Coca-Cola (NYSE: KO) North America Volume Declines in Q1 2025 Amid Shifting Consumer Sentiment

Coca-Cola Co. reported a mixed set of results for the first quarter ended March 28, 2025, as global momentum was tempered by a notable volume decline in its crucial North American market.

Coca-Cola
Coca-Cola

While the company’s net income rose 5% to $3.33 billion and global unit case volume increased 2%-driven by strong performances in India, China, and Brazil-North America saw a 2% drop in volume, reflecting broader shifts in consumer sentiment and market dynamics.

The volume decline in North America was primarily attributed to reduced demand for the flagship Coca-Cola brand as well as water, sports drinks, coffee, and tea beverages. Company executives pointed to weakening consumer sentiment, especially among Hispanic consumers, as a key factor.

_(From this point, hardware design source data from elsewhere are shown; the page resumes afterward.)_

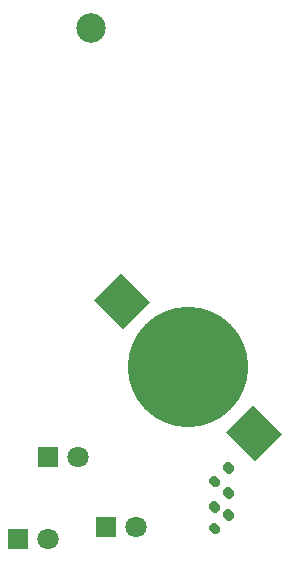
<source format=gbs>
%TF.GenerationSoftware,KiCad,Pcbnew,(5.1.8)-1*%
%TF.CreationDate,2020-12-24T12:29:03-03:00*%
%TF.ProjectId,christmasornament,63687269-7374-46d6-9173-6f726e616d65,rev?*%
%TF.SameCoordinates,Original*%
%TF.FileFunction,Soldermask,Bot*%
%TF.FilePolarity,Negative*%
%FSLAX46Y46*%
G04 Gerber Fmt 4.6, Leading zero omitted, Abs format (unit mm)*
G04 Created by KiCad (PCBNEW (5.1.8)-1) date 2020-12-24 12:29:03*
%MOMM*%
%LPD*%
G01*
G04 APERTURE LIST*
%ADD10R,1.800000X1.800000*%
%ADD11C,1.800000*%
%ADD12C,2.500000*%
%ADD13C,0.100000*%
%ADD14C,10.200000*%
G04 APERTURE END LIST*
D10*
%TO.C,D3*%
X30550000Y30610000D03*
D11*
X33090000Y30610000D03*
%TD*%
%TO.C,D1*%
X30510000Y23690000D03*
D10*
X27970000Y23690000D03*
%TD*%
%TO.C,D2*%
X35460000Y24740000D03*
D11*
X38000000Y24740000D03*
%TD*%
D12*
%TO.C,H1*%
X34210000Y66920000D03*
%TD*%
%TO.C,R1*%
G36*
G01*
X44578249Y24079340D02*
X44189340Y24468249D01*
G75*
G02*
X44189340Y24751091I141421J141421D01*
G01*
X44472183Y25033934D01*
G75*
G02*
X44755025Y25033934I141421J-141421D01*
G01*
X45143934Y24645025D01*
G75*
G02*
X45143934Y24362183I-141421J-141421D01*
G01*
X44861091Y24079340D01*
G75*
G02*
X44578249Y24079340I-141421J141421D01*
G01*
G37*
G36*
G01*
X45744975Y25246066D02*
X45356066Y25634975D01*
G75*
G02*
X45356066Y25917817I141421J141421D01*
G01*
X45638909Y26200660D01*
G75*
G02*
X45921751Y26200660I141421J-141421D01*
G01*
X46310660Y25811751D01*
G75*
G02*
X46310660Y25528909I-141421J-141421D01*
G01*
X46027817Y25246066D01*
G75*
G02*
X45744975Y25246066I-141421J141421D01*
G01*
G37*
%TD*%
%TO.C,R2*%
G36*
G01*
X44578249Y25929340D02*
X44189340Y26318249D01*
G75*
G02*
X44189340Y26601091I141421J141421D01*
G01*
X44472183Y26883934D01*
G75*
G02*
X44755025Y26883934I141421J-141421D01*
G01*
X45143934Y26495025D01*
G75*
G02*
X45143934Y26212183I-141421J-141421D01*
G01*
X44861091Y25929340D01*
G75*
G02*
X44578249Y25929340I-141421J141421D01*
G01*
G37*
G36*
G01*
X45744975Y27096066D02*
X45356066Y27484975D01*
G75*
G02*
X45356066Y27767817I141421J141421D01*
G01*
X45638909Y28050660D01*
G75*
G02*
X45921751Y28050660I141421J-141421D01*
G01*
X46310660Y27661751D01*
G75*
G02*
X46310660Y27378909I-141421J-141421D01*
G01*
X46027817Y27096066D01*
G75*
G02*
X45744975Y27096066I-141421J141421D01*
G01*
G37*
%TD*%
%TO.C,R3*%
G36*
G01*
X45744975Y29229429D02*
X45356066Y29618338D01*
G75*
G02*
X45356066Y29901180I141421J141421D01*
G01*
X45638909Y30184023D01*
G75*
G02*
X45921751Y30184023I141421J-141421D01*
G01*
X46310660Y29795114D01*
G75*
G02*
X46310660Y29512272I-141421J-141421D01*
G01*
X46027817Y29229429D01*
G75*
G02*
X45744975Y29229429I-141421J141421D01*
G01*
G37*
G36*
G01*
X44578249Y28062703D02*
X44189340Y28451612D01*
G75*
G02*
X44189340Y28734454I141421J141421D01*
G01*
X44472183Y29017297D01*
G75*
G02*
X44755025Y29017297I141421J-141421D01*
G01*
X45143934Y28628388D01*
G75*
G02*
X45143934Y28345546I-141421J-141421D01*
G01*
X44861091Y28062703D01*
G75*
G02*
X44578249Y28062703I-141421J141421D01*
G01*
G37*
%TD*%
D13*
%TO.C,BT1*%
G36*
X34409693Y43906855D02*
G01*
X36743145Y46240307D01*
X39218019Y43765433D01*
X36884567Y41431981D01*
X34409693Y43906855D01*
G37*
G36*
X45581981Y32734567D02*
G01*
X47915433Y35068019D01*
X50390307Y32593145D01*
X48056855Y30259693D01*
X45581981Y32734567D01*
G37*
D14*
X42400000Y38250000D03*
%TD*%
M02*

</source>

The quarter was also marked by external challenges, including severe weather, a calendar shift, and the lingering impact of misleading social media videos that falsely claimed Coca-Cola had reported Latino workers to US immigration authorities.

CEO James Quincey acknowledged the reputational hit, noting that the company is actively working to win back Hispanic consumers through targeted marketing and affordability initiatives.

Despite the volume pressure, Coca-Cola’s North American net operating revenues increased 3% to $4.36 billion, supported by an 8% rise in price/mix due to pricing actions and a favorable product mix. The company also highlighted growth in Coca-Cola Zero Sugar, Fairlife, and Topo Chico Sabores, as well as continued momentum in food service channels.

Companywide, sparkling soft drink volume rose 2%, with trademark Coca-Cola up 1% and Coca-Cola Zero Sugar surging 14%. Growth in sparkling flavors and value-added dairy and plant-based beverages was led by Asia Pacific markets.

Looking ahead, Coca-Cola maintained its full-year guidance for 2025, projecting organic revenue growth of 5% to 6%. Management emphasized that while the company’s operations are primarily local and less exposed to global trade disruptions, it remains vigilant about potential cost pressures from tariffs and commodity price volatility.

In summary, while Coca-Cola continues to show resilience globally, the North American volume decline underscores the importance of adapting to evolving consumer preferences and addressing reputational challenges in key markets.

The company’s focus on innovation, targeted marketing, and value-driven offerings will be critical as it seeks to regain momentum in its largest and most profitable region.